Often, the judge had to call a halt to proceedings to calm down the angry women, who had organized themselves into a group called the Beslan Mothers. They had their own interests, and wanted a full inquiry into the events. They believed Kulayev could tell them more than he was being allowed to say, and regularly expressed sympathy for him.
But the majority of the victims and the witnesses had no such warm feelings. Hatred boiled out of people when they were asked to make any comments about him, regularly showing the amount of thought that had gone into fantasies of revenge.
‘I have heard that Kulayev beat children with the butt of his rifle. Maybe he killed them, or not, but he beat them. And kicked them. Which children, I do not know. But that he abused children, that is certain. He is guilty just because he was in the band. And he should be tried on all articles of the law. He should be shot. Take him out on the square and shoot him. He should be lynched. Three hundred children have been killed, 330 people,' said one man at the start of a long, scarcely coherent rant against the defendant.

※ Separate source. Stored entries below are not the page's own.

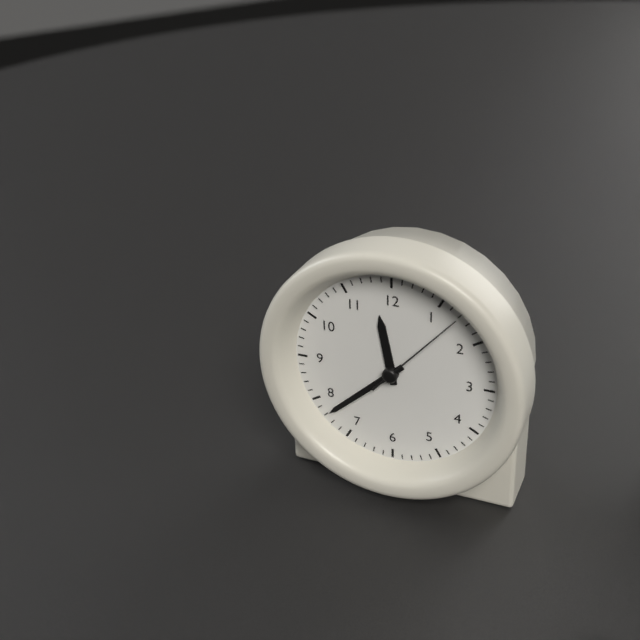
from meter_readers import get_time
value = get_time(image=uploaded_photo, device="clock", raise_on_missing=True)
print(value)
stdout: 11:38:07
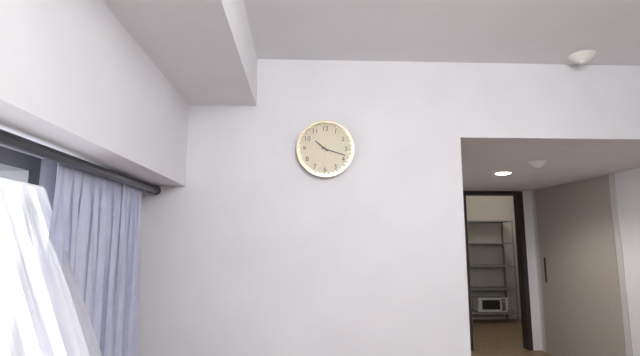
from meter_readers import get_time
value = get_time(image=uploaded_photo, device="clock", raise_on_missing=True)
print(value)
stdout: 10:18
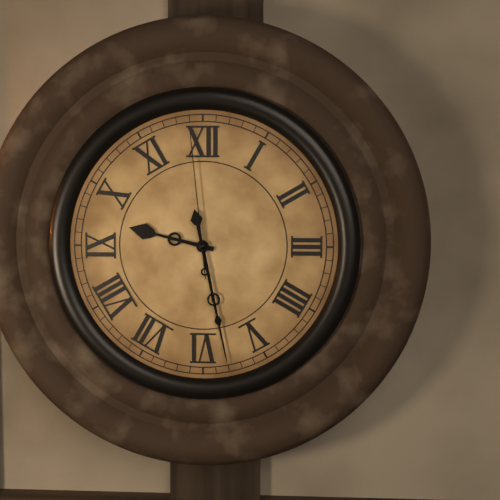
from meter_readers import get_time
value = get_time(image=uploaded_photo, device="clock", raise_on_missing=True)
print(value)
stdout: 9:28:59
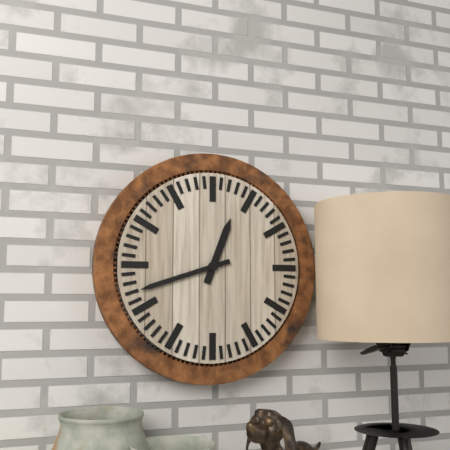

‘There should not be just punishment. Shoot him! The highest form of punishment . . . Mr Judge, I ask you, believe no one, he was in the band, that means he is already guilty on all counts. All. If I had been there, I also would have been shot. The highest form of punishment. Because I would already have been in a group. It was a common group. Common. This group came together to take the school. They all know well that he was going somewhere.'
With witnesses dissolving into such anger, it is not surprising that the trial failed to establish much in the way of evidence. Kulayev's attempts to defend himself – which we will come to – were ignored by almost everyone. Victims came and asked him the same questions
over and over again. Why had he attacked their children? Why had he attacked them? Who had been his accomplices? And so it went on for sixty-one court sessions of grief and chaos.
Some witnesses, like the man quoted above, said Kulayev had beaten children, or shot in the air, but the majority said they had not seen him, and their evidence did nothing but complicate an already tangled mess of evidence. Some said he had been kind to them, and nicer than the other hostage-takers. But there did not seem any logic to the process. There was no attempt to establish which testimony was correct, or even to pretend the court was fair.
‘Who taught you to fight, so as to kidnap small children? Why could you not have attacked a military base?' asked the judge at one point, leaving no doubt that he had already made up his own mind about Kulayev's guilt.
And, in truth, who could believe this man's protestations of innocence? Kulayev had been caught escaping from the school, he admitted having been inside. His claims not to have fired a gun and to have not killed a hostage seemed farcical. There was no doubt at all, from the very start, that he would be convicted. And he duly was.